France’s U.N. Ambassador Jean-Marc de La Sabliere said France’s aim is by the end of July to put on the table in Europe and the U.N. “the elements for a decision, with the agreement of Chad.”
The four-year conflict between ethnic African rebels and pro-government janjaweed militia in Sudan’s vast western Darfur region has killed more than 200,000 people and displaced 2.5 million. A 7,000-member African Union force has been unable to stop the fighting.
The conflict has spilled over into Chad and Central African Republic, which also have faced attacks from rebels in their own countries.
After visiting the region, U.N. humanitarian chief John Holmes said in April that an international security presence was essential to protect the displaced in Chad. He also called for better protection of Central African Republic’s borders.
“The discussion at the moment is focused on whether or not there can be a commitment to put a U.N. force in to take over from the Europeans,” said Britain’s deputy U.N. ambassador Karen Pierce, who said her country supports the French initiative.
“It’s an early stage and details are still being worked out,” she said. “There isn’t at the moment a commitment from the U.N. to take over from the EU, and the EU is clear that it wants to go into Chad only on the basis of that commitment.”
Guehenno, who briefed the council, expressed hope that the U.N.-EU discussions “would address the very challenging humanitarian situation in eastern Chad and the north of the Central African Republic.”
Guehenno said he would be going to Brussels early next week to brief European Union ambassadors council on the issue.
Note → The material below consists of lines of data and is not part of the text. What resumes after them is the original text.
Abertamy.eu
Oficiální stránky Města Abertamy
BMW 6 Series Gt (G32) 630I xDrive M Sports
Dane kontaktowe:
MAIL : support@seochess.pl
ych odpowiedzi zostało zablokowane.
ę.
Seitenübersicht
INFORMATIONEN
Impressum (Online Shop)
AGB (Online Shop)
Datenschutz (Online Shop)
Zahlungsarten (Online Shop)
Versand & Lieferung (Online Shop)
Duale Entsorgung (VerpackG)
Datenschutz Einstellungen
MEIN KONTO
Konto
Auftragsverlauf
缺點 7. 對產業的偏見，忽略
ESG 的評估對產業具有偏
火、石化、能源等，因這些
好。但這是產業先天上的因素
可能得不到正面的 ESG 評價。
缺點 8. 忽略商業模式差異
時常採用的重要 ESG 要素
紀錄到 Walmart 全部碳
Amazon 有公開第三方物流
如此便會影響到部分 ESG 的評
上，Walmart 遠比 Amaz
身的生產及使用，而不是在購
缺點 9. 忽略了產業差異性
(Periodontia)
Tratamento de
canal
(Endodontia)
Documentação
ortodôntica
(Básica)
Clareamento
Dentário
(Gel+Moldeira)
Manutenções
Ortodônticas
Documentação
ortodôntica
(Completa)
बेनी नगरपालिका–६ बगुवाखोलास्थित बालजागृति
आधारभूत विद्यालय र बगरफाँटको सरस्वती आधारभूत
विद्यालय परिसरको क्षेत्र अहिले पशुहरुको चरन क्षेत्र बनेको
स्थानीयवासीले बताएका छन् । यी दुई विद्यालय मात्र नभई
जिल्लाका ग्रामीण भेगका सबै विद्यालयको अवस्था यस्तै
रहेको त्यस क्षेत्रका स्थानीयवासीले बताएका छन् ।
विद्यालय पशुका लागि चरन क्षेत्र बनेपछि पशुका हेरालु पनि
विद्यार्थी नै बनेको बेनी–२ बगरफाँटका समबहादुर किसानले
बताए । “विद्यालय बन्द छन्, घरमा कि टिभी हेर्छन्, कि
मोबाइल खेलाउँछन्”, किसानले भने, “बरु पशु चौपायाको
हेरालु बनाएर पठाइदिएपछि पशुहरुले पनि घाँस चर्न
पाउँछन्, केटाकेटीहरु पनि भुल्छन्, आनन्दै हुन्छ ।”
He said the preliminary concept calls for a U.N. resolution authorizing an EU military force as well as a U.N. mission with a strong police component that would help beef up specialized Chadian forces to address the security situation in camps for refugees and the internally displaced.
A draft resolution circulated Wednesday that would authorize a 26,000-strong African Union-United Nations peacekeeping force for Darfur reiterates the council’s readiness to consider deploying a U.N. mission to eastern Chad and northeastern Central African Republic.